» Task prompt: Where a line of the records contains the word "down", show that line.

(Saved entries)
--------------------------------------------------

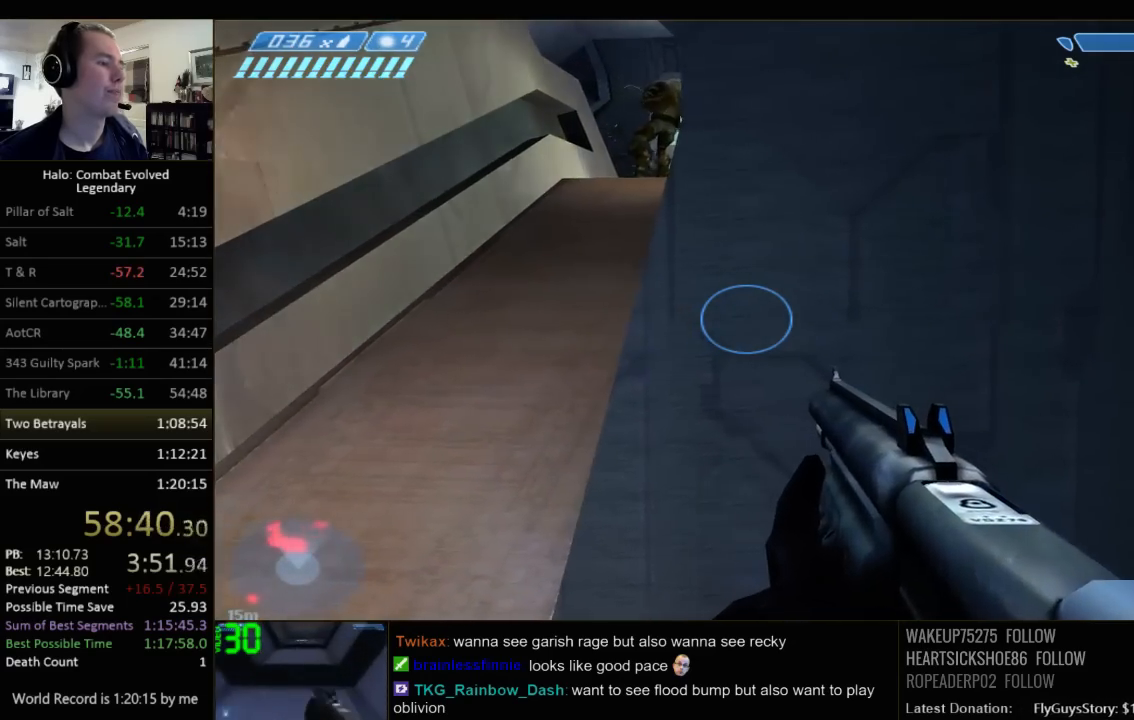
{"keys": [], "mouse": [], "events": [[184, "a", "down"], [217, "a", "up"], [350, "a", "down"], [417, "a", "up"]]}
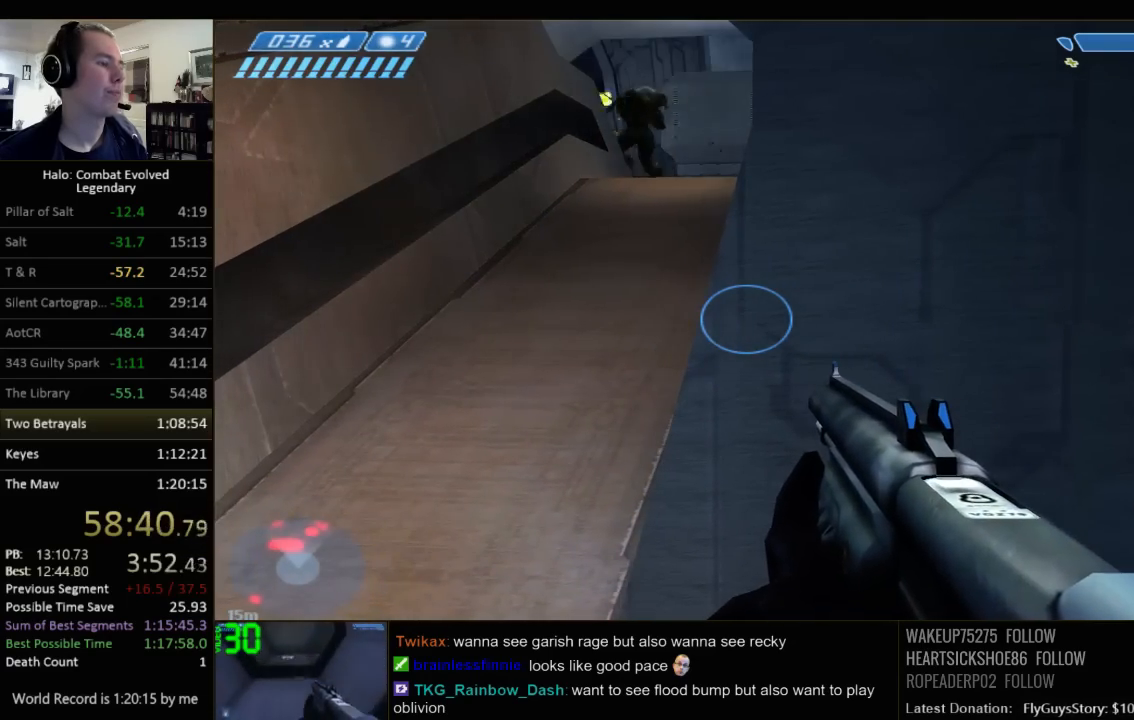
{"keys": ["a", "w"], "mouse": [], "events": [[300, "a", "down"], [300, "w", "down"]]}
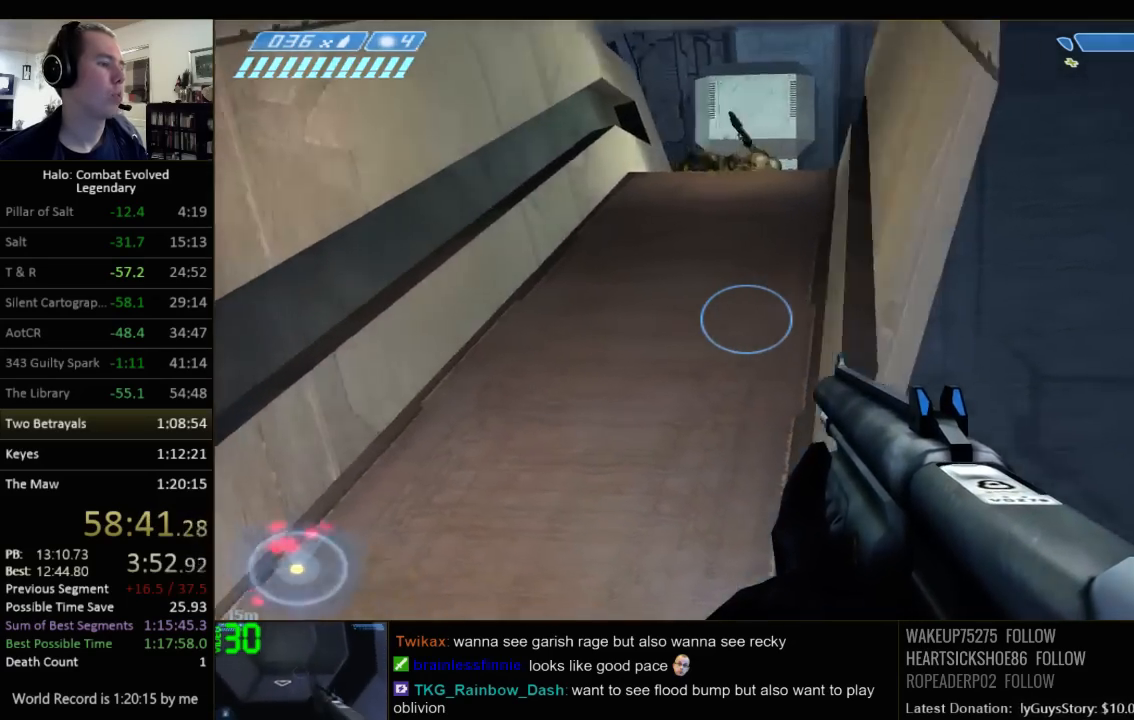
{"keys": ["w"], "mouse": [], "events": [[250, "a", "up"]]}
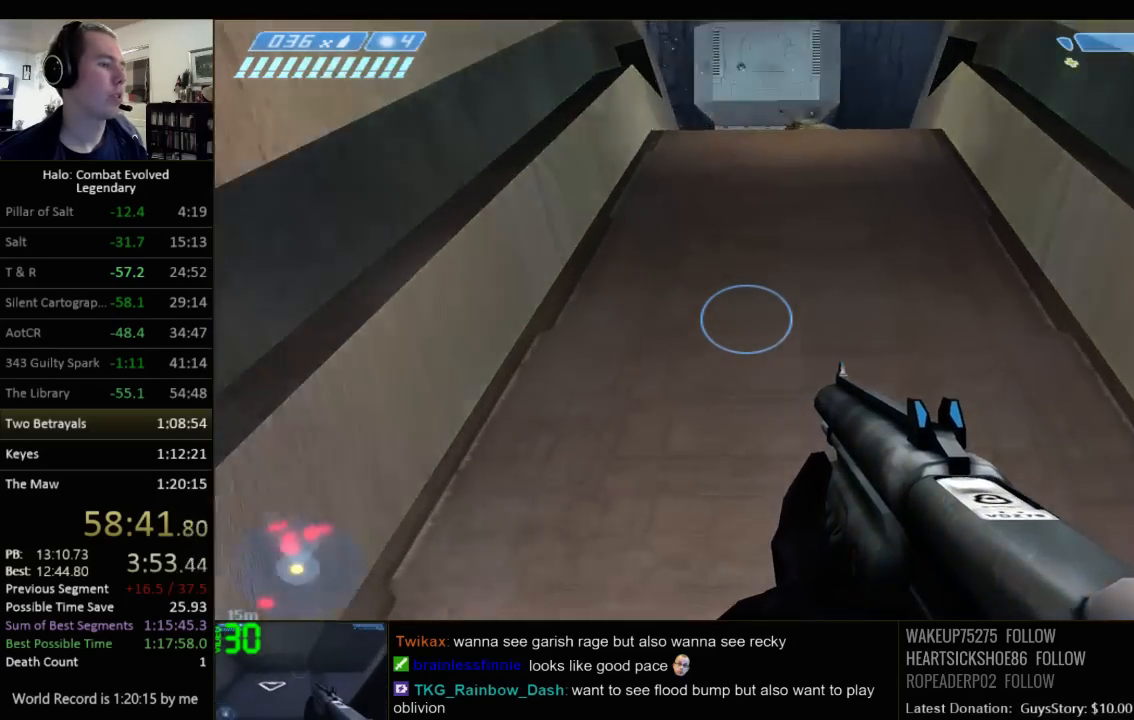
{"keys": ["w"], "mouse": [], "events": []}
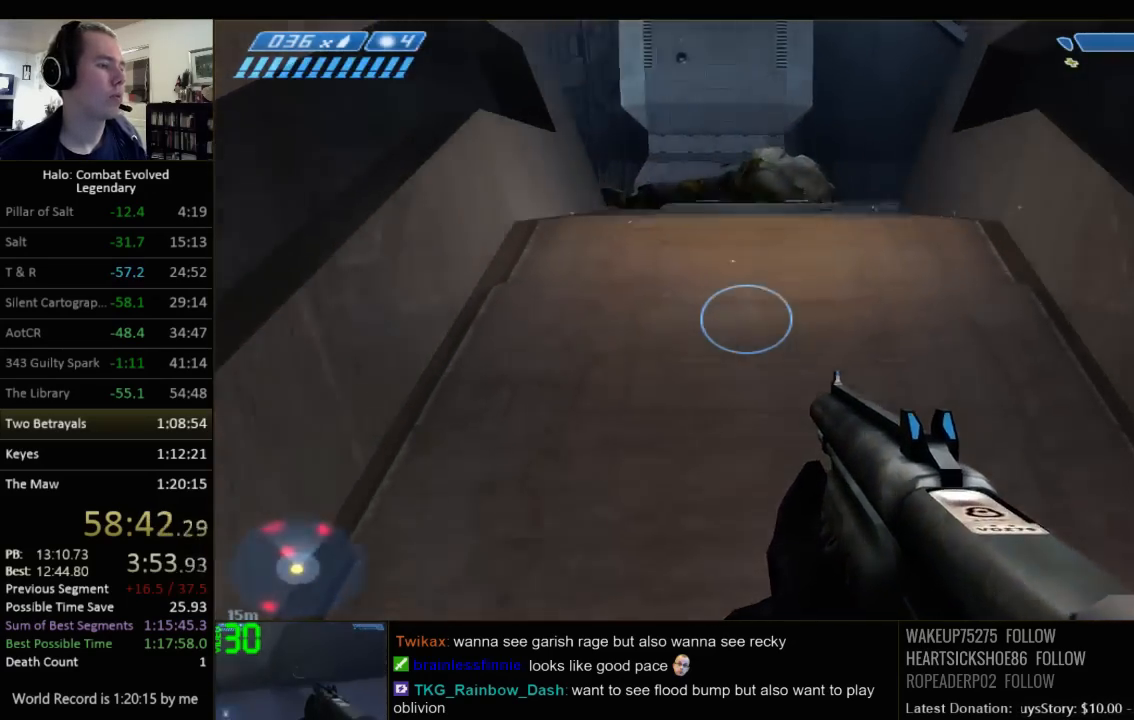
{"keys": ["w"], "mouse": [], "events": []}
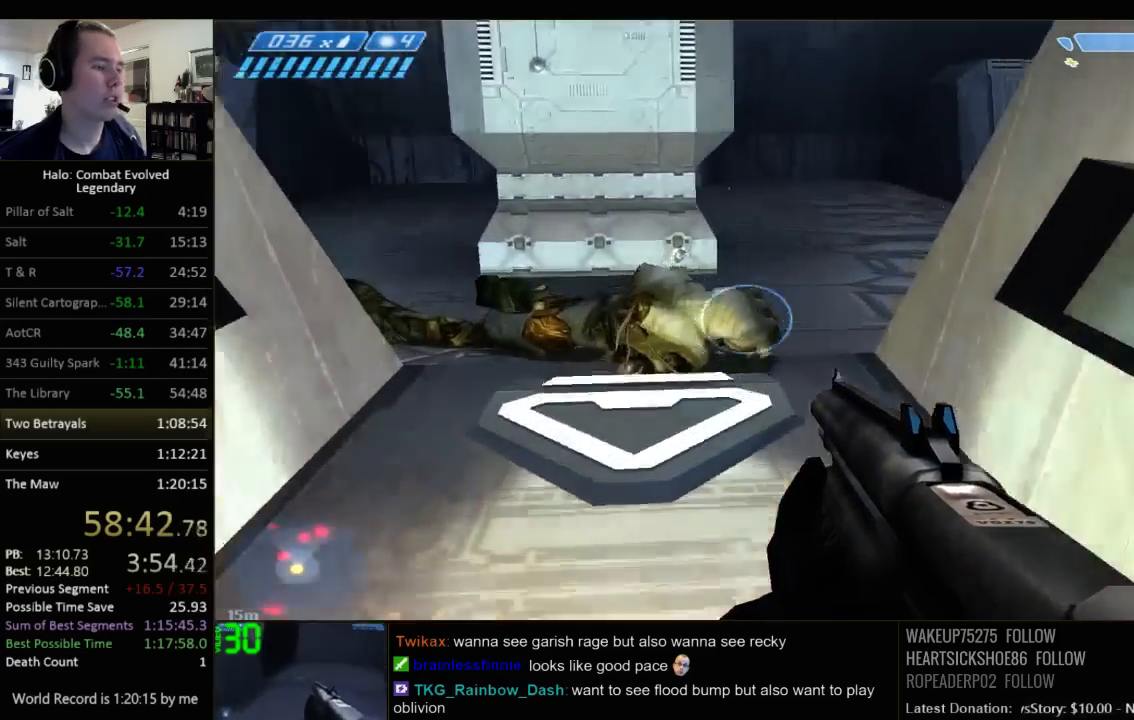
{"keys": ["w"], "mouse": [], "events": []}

--------------------------------------------------

» Exercise output:
{"keys": [], "mouse": [], "events": [[184, "a", "down"], [217, "a", "up"], [350, "a", "down"], [417, "a", "up"]]}
{"keys": ["a", "w"], "mouse": [], "events": [[300, "a", "down"], [300, "w", "down"]]}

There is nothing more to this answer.